Non Fiction Review: Beautiful Thing

Title:  Beautiful Thing
Author:  Sonia Faleiro
Format:  E-galley
Length:  232 pages
Publisher:  Penguin Books
Rating:  5 stars 
Sonia Faleiro was a reporter in search of a story when she met Leela, a beautiful and charismatic bar dancer with a story to tell.

Leela introduced Sonia to the underworld of Bombay’s dance bars: a world of glamorous women, of fierce love, sex and violence, of customers and gangsters, of police, prostitutes and pimps.

When an ambitious politician cashed in on a tide of false morality and had Bombay’s dance bars wiped out, Leela’s proud independence faced its greatest test.
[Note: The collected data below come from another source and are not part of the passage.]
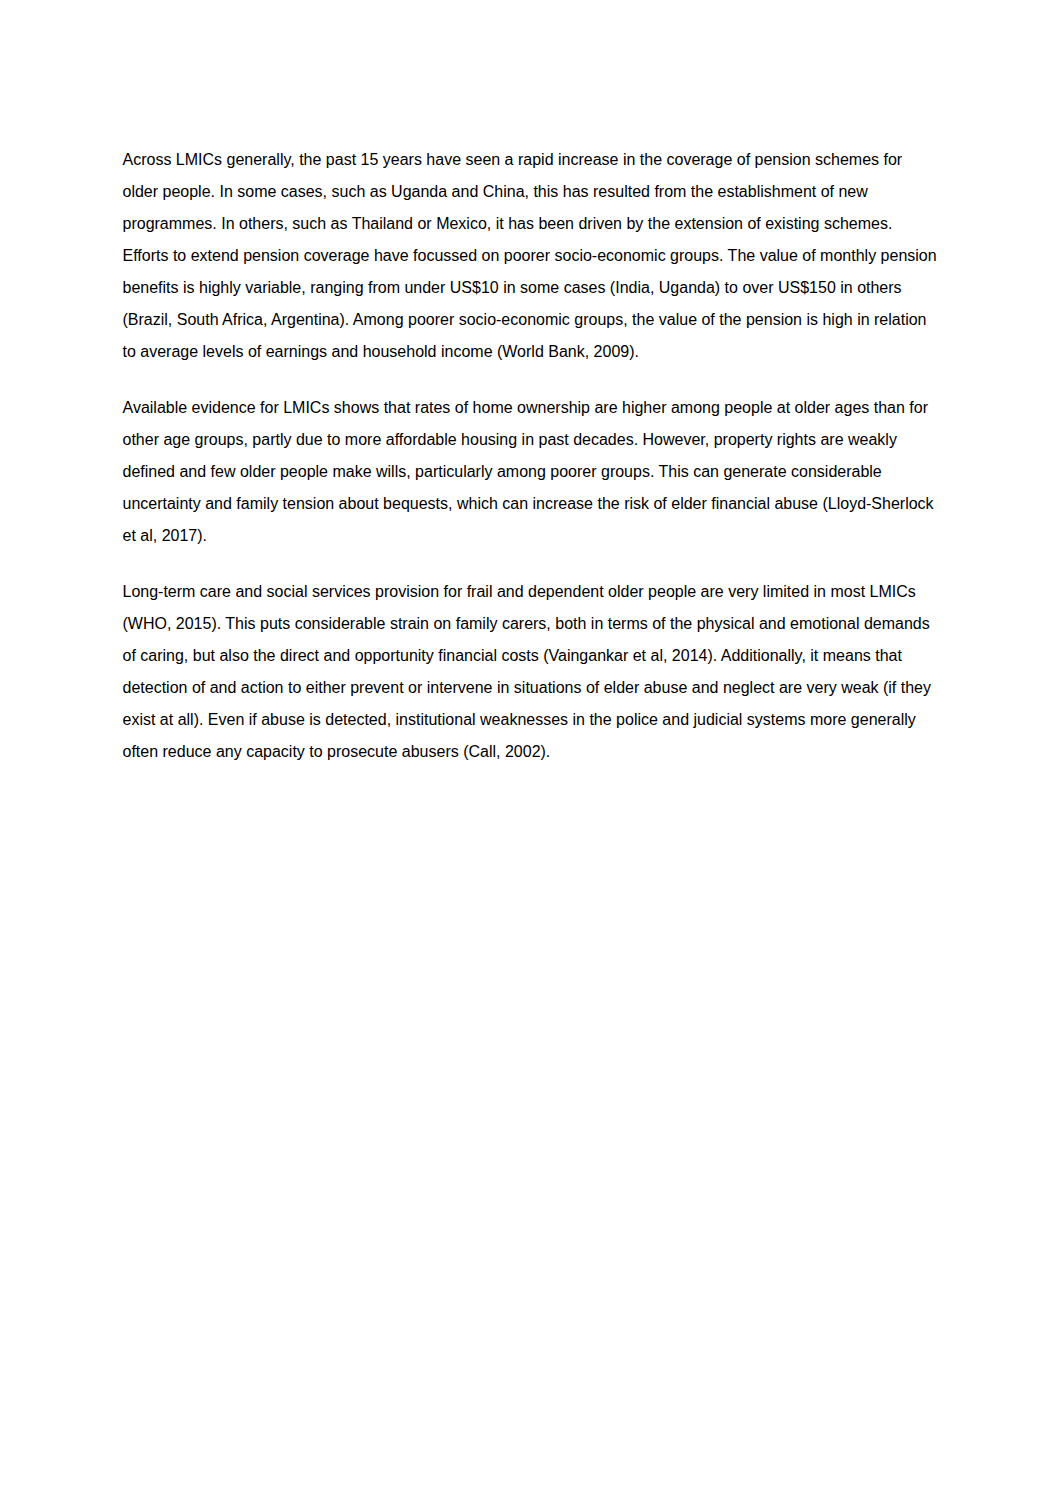Across LMICs generally, the past 15 years have seen a rapid increase in the coverage of pension schemes for older people. In some cases, such as Uganda and China, this has resulted from the establishment of new programmes. In others, such as Thailand or Mexico, it has been driven by the extension of existing schemes. Efforts to extend pension coverage have focussed on poorer socio-economic groups. The value of monthly pension benefits is highly variable, ranging from under US$10 in some cases (India, Uganda) to over US$150 in others (Brazil, South Africa, Argentina). Among poorer socio-economic groups, the value of the pension is high in relation to average levels of earnings and household income (World Bank, 2009).
Available evidence for LMICs shows that rates of home ownership are higher among people at older ages than for other age groups, partly due to more affordable housing in past decades. However, property rights are weakly defined and few older people make wills, particularly among poorer groups. This can generate considerable uncertainty and family tension about bequests, which can increase the risk of elder financial abuse (Lloyd-Sherlock et al, 2017).
Long-term care and social services provision for frail and dependent older people are very limited in most LMICs (WHO, 2015). This puts considerable strain on family carers, both in terms of the physical and emotional demands of caring, but also the direct and opportunity financial costs (Vaingankar et al, 2014). Additionally, it means that detection of and action to either prevent or intervene in situations of elder abuse and neglect are very weak (if they exist at all). Even if abuse is detected, institutional weaknesses in the police and judicial systems more generally often reduce any capacity to prosecute abusers (Call, 2002).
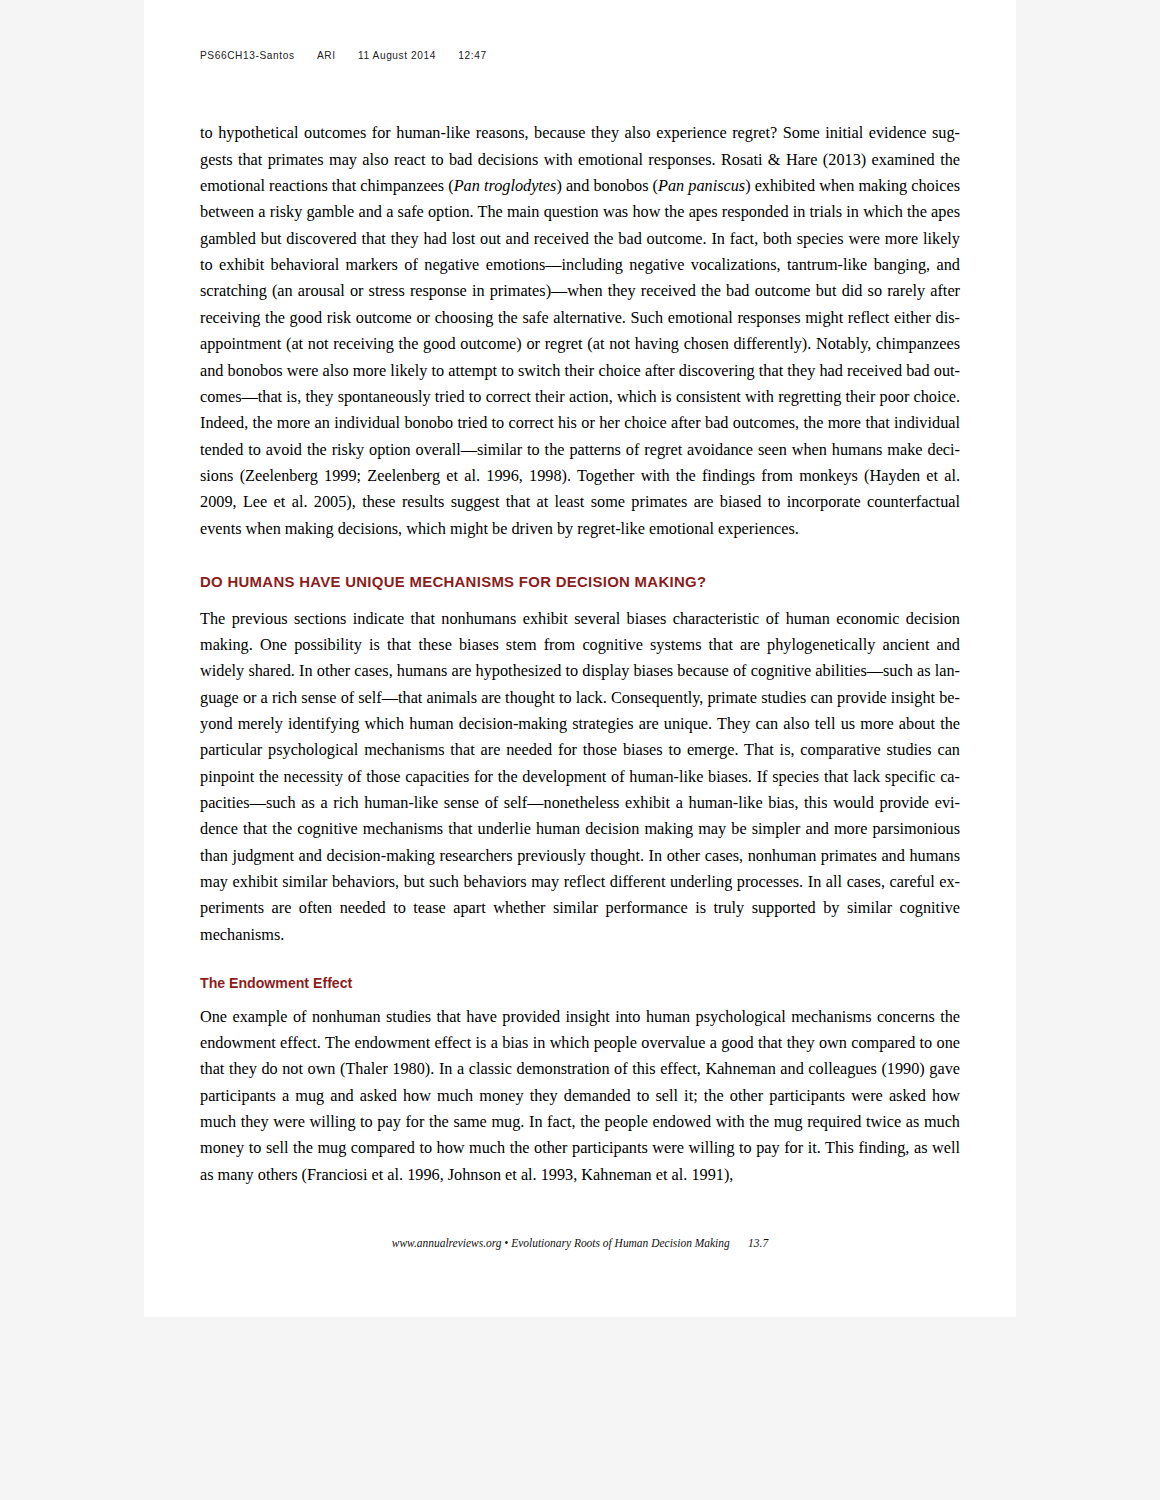PS66CH13-Santos ARI 11 August 201412:47
to hypothetical outcomes for human-like reasons, because they also experience regret? Some initial evidence suggests that primates may also react to bad decisions with emotional responses. Rosati & Hare (2013) examined the emotional reactions that chimpanzees (Pan troglodytes) and bonobos (Pan paniscus) exhibited when making choices between a risky gamble and a safe option. The main question was how the apes responded in trials in which the apes gambled but discovered that they had lost out and received the bad outcome. In fact, both species were more likely to exhibit behavioral markers of negative emotions—including negative vocalizations, tantrum-like banging, and scratching (an arousal or stress response in primates)—when they received the bad outcome but did so rarely after receiving the good risk outcome or choosing the safe alternative. Such emotional responses might reflect either disappointment (at not receiving the good outcome) or regret (at not having chosen differently). Notably, chimpanzees and bonobos were also more likely to attempt to switch their choice after discovering that they had received bad outcomes—that is, they spontaneously tried to correct their action, which is consistent with regretting their poor choice. Indeed, the more an individual bonobo tried to correct his or her choice after bad outcomes, the more that individual tended to avoid the risky option overall—similar to the patterns of regret avoidance seen when humans make decisions (Zeelenberg 1999; Zeelenberg et al. 1996, 1998). Together with the findings from monkeys (Hayden et al. 2009, Lee et al. 2005), these results suggest that at least some primates are biased to incorporate counterfactual events when making decisions, which might be driven by regret-like emotional experiences.
DO HUMANS HAVE UNIQUE MECHANISMS FOR DECISION MAKING?
The previous sections indicate that nonhumans exhibit several biases characteristic of human economic decision making. One possibility is that these biases stem from cognitive systems that are phylogenetically ancient and widely shared. In other cases, humans are hypothesized to display biases because of cognitive abilities—such as language or a rich sense of self—that animals are thought to lack. Consequently, primate studies can provide insight beyond merely identifying which human decision-making strategies are unique. They can also tell us more about the particular psychological mechanisms that are needed for those biases to emerge. That is, comparative studies can pinpoint the necessity of those capacities for the development of human-like biases. If species that lack specific capacities—such as a rich human-like sense of self—nonetheless exhibit a human-like bias, this would provide evidence that the cognitive mechanisms that underlie human decision making may be simpler and more parsimonious than judgment and decision-making researchers previously thought. In other cases, nonhuman primates and humans may exhibit similar behaviors, but such behaviors may reflect different underling processes. In all cases, careful experiments are often needed to tease apart whether similar performance is truly supported by similar cognitive mechanisms.
The Endowment Effect
One example of nonhuman studies that have provided insight into human psychological mechanisms concerns the endowment effect. The endowment effect is a bias in which people overvalue a good that they own compared to one that they do not own (Thaler 1980). In a classic demonstration of this effect, Kahneman and colleagues (1990) gave participants a mug and asked how much money they demanded to sell it; the other participants were asked how much they were willing to pay for the same mug. In fact, the people endowed with the mug required twice as much money to sell the mug compared to how much the other participants were willing to pay for it. This finding, as well as many others (Franciosi et al. 1996, Johnson et al. 1993, Kahneman et al. 1991),
www.annualreviews.org • Evolutionary Roots of Human Decision Making13.7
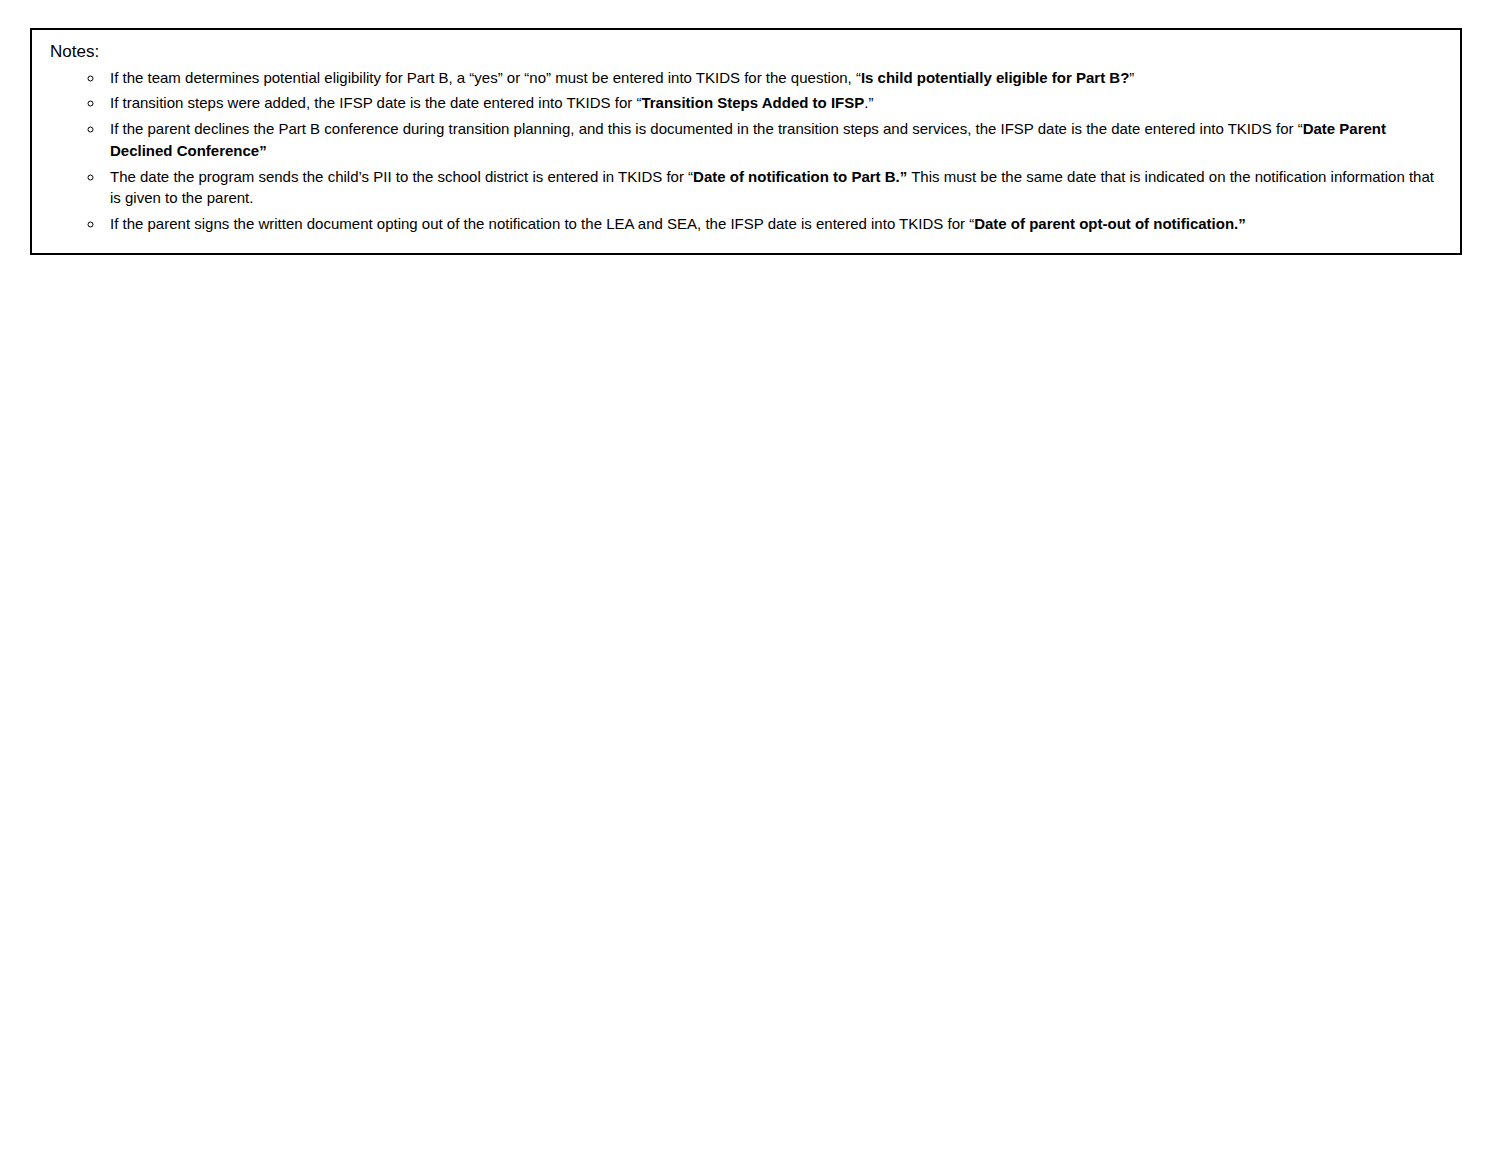Notes:
If the team determines potential eligibility for Part B, a “yes” or “no” must be entered into TKIDS for the question, “Is child potentially eligible for Part B?”
If transition steps were added, the IFSP date is the date entered into TKIDS for “Transition Steps Added to IFSP.”
If the parent declines the Part B conference during transition planning, and this is documented in the transition steps and services, the IFSP date is the date entered into TKIDS for “Date Parent Declined Conference”
The date the program sends the child’s PII to the school district is entered in TKIDS for “Date of notification to Part B.” This must be the same date that is indicated on the notification information that is given to the parent.
If the parent signs the written document opting out of the notification to the LEA and SEA, the IFSP date is entered into TKIDS for “Date of parent opt-out of notification.”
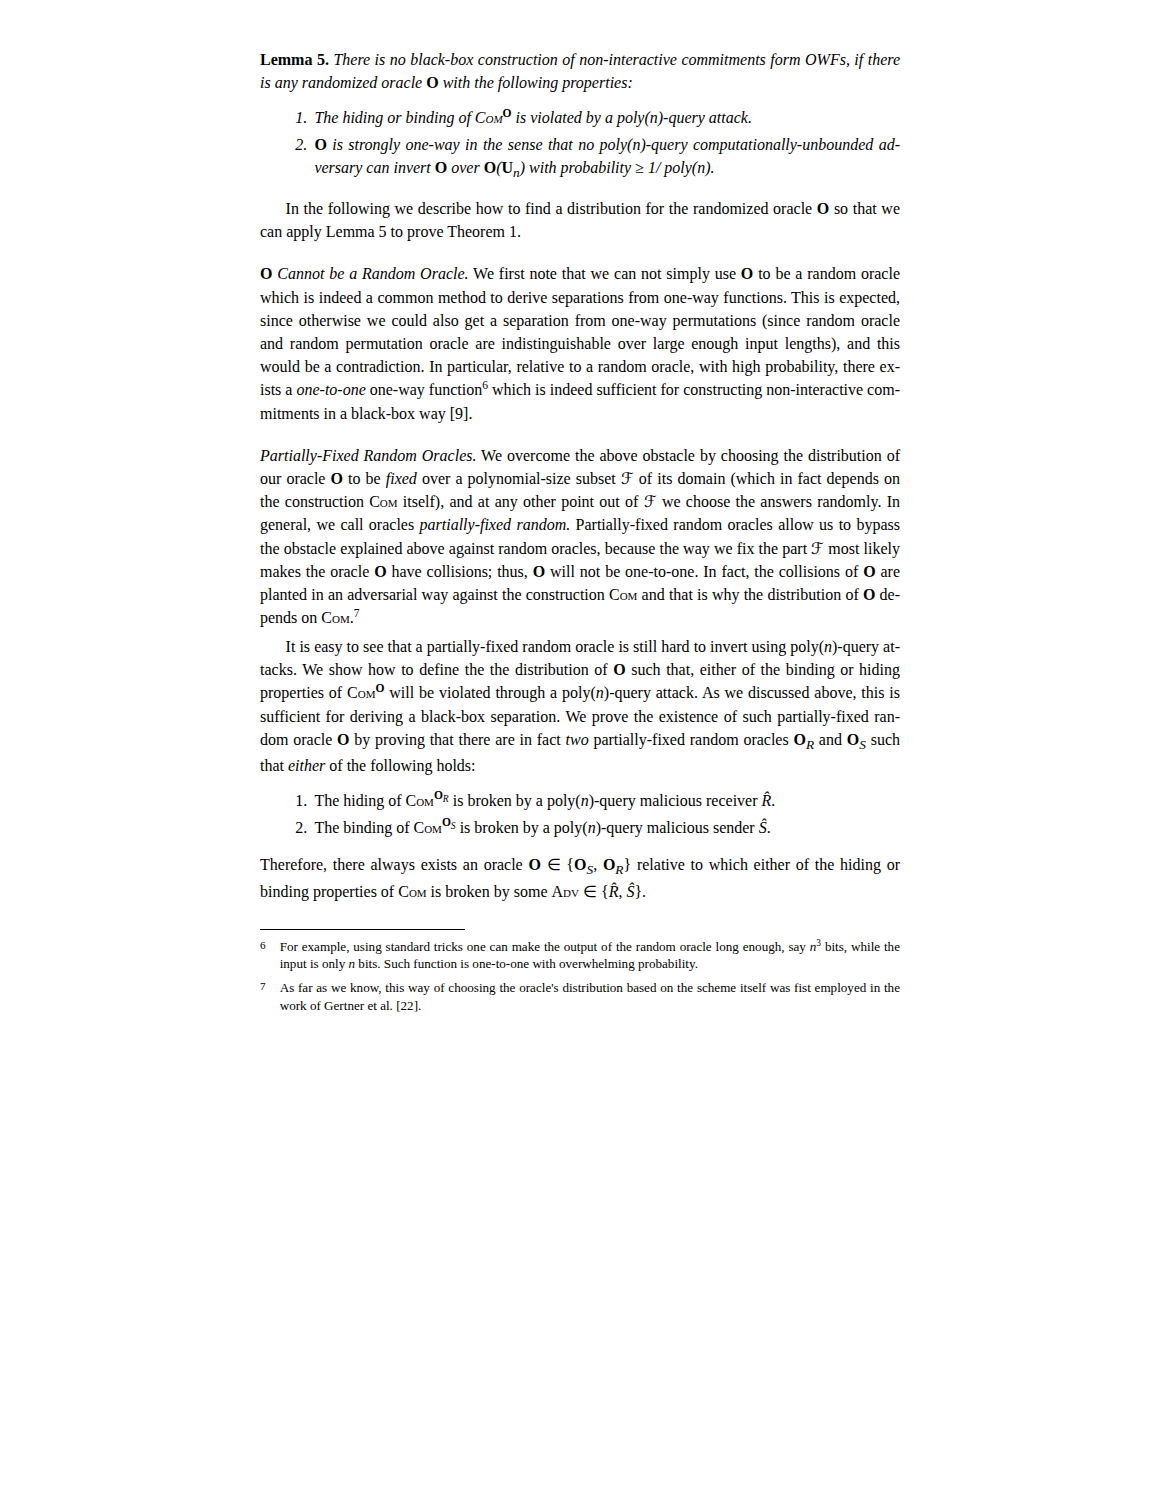Lemma 5. There is no black-box construction of non-interactive commitments form OWFs, if there is any randomized oracle O with the following properties:
The hiding or binding of ComO is violated by a poly(n)-query attack.
O is strongly one-way in the sense that no poly(n)-query computationally-unbounded adversary can invert O over O(Un) with probability ≥ 1/ poly(n).
In the following we describe how to find a distribution for the randomized oracle O so that we can apply Lemma 5 to prove Theorem 1.
O Cannot be a Random Oracle. We first note that we can not simply use O to be a random oracle which is indeed a common method to derive separations from one-way functions. This is expected, since otherwise we could also get a separation from one-way permutations (since random oracle and random permutation oracle are indistinguishable over large enough input lengths), and this would be a contradiction. In particular, relative to a random oracle, with high probability, there exists a one-to-one one-way function6 which is indeed sufficient for constructing non-interactive commitments in a black-box way [9].
Partially-Fixed Random Oracles. We overcome the above obstacle by choosing the distribution of our oracle O to be fixed over a polynomial-size subset ℱ of its domain (which in fact depends on the construction Com itself), and at any other point out of ℱ we choose the answers randomly. In general, we call oracles partially-fixed random. Partially-fixed random oracles allow us to bypass the obstacle explained above against random oracles, because the way we fix the part ℱ most likely makes the oracle O have collisions; thus, O will not be one-to-one. In fact, the collisions of O are planted in an adversarial way against the construction Com and that is why the distribution of O depends on Com.7
It is easy to see that a partially-fixed random oracle is still hard to invert using poly(n)-query attacks. We show how to define the the distribution of O such that, either of the binding or hiding properties of ComO will be violated through a poly(n)-query attack. As we discussed above, this is sufficient for deriving a black-box separation. We prove the existence of such partially-fixed random oracle O by proving that there are in fact two partially-fixed random oracles OR and OS such that either of the following holds:
The hiding of ComOR is broken by a poly(n)-query malicious receiver R̂.
The binding of ComOS is broken by a poly(n)-query malicious sender Ŝ.
Therefore, there always exists an oracle O ∈ {OS, OR} relative to which either of the hiding or binding properties of Com is broken by some Adv ∈ {R̂, Ŝ}.
6 For example, using standard tricks one can make the output of the random oracle long enough, say n3 bits, while the input is only n bits. Such function is one-to-one with overwhelming probability.
7 As far as we know, this way of choosing the oracle's distribution based on the scheme itself was fist employed in the work of Gertner et al. [22].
In a city where almost everyone is certain that someone, somewhere, is worse off than them, she fights to survive, and to win.

Beautiful Thing, one of the most original works of non-fiction from India in years, is a vivid and intimate portrait of one reporter’s journey into the dark, pulsating and ultimately damaged soul of Bombay.


"Beautiful Thing" is an honest and often heartbreaking look at the lives of the dance bar girls of Bombay India. 

My Thoughts
In "Beautiful Thing" author Sonia Faleiro does such an exemplary job of writing in the voices of Leela and those within her circle, that it becomes hard to believe that the riveting tale being told is indeed biographical.
This book provides readers with an 'all access pass' into the shadowy world of Bombay's dance bar scene.

While proving an engrossing and informative read, the stories told here are not for the weak of heart.  This book is filled with stories of sex, violence, money, lies, poverty, and survival.  The people to which readers are introduced within the pages of this drama are perfect examples of what the human spirit can endure when forced to live in conditions where your success and often your life is dependent on how much of yourself you can afford to sell to the highest bidder.  
To be born female in Leela's world is to be born a slave.  A female child in Bombay has very few options.
If the truth be known she is often little more than a pawn in cruel game that she has no hope of understanding.  If she is not raped or sold into prostitution by her parents; she marries into a life of servitude to her husband and family.

The 'dance bars' with their promises of fast money and independence with a dash of glamor seem to many a way out.  Little do they know that they often trade the 'frying pan' for a 'fire' that is too hot not to burn.
In many ways the lives of the dance girls of Bombay mirror those of  'strippers' in the Western culture.
It is a world that is fraught with drugs, death, and shame in a society where the appearance of immorality can do more damage than the actual immoral acts themselves.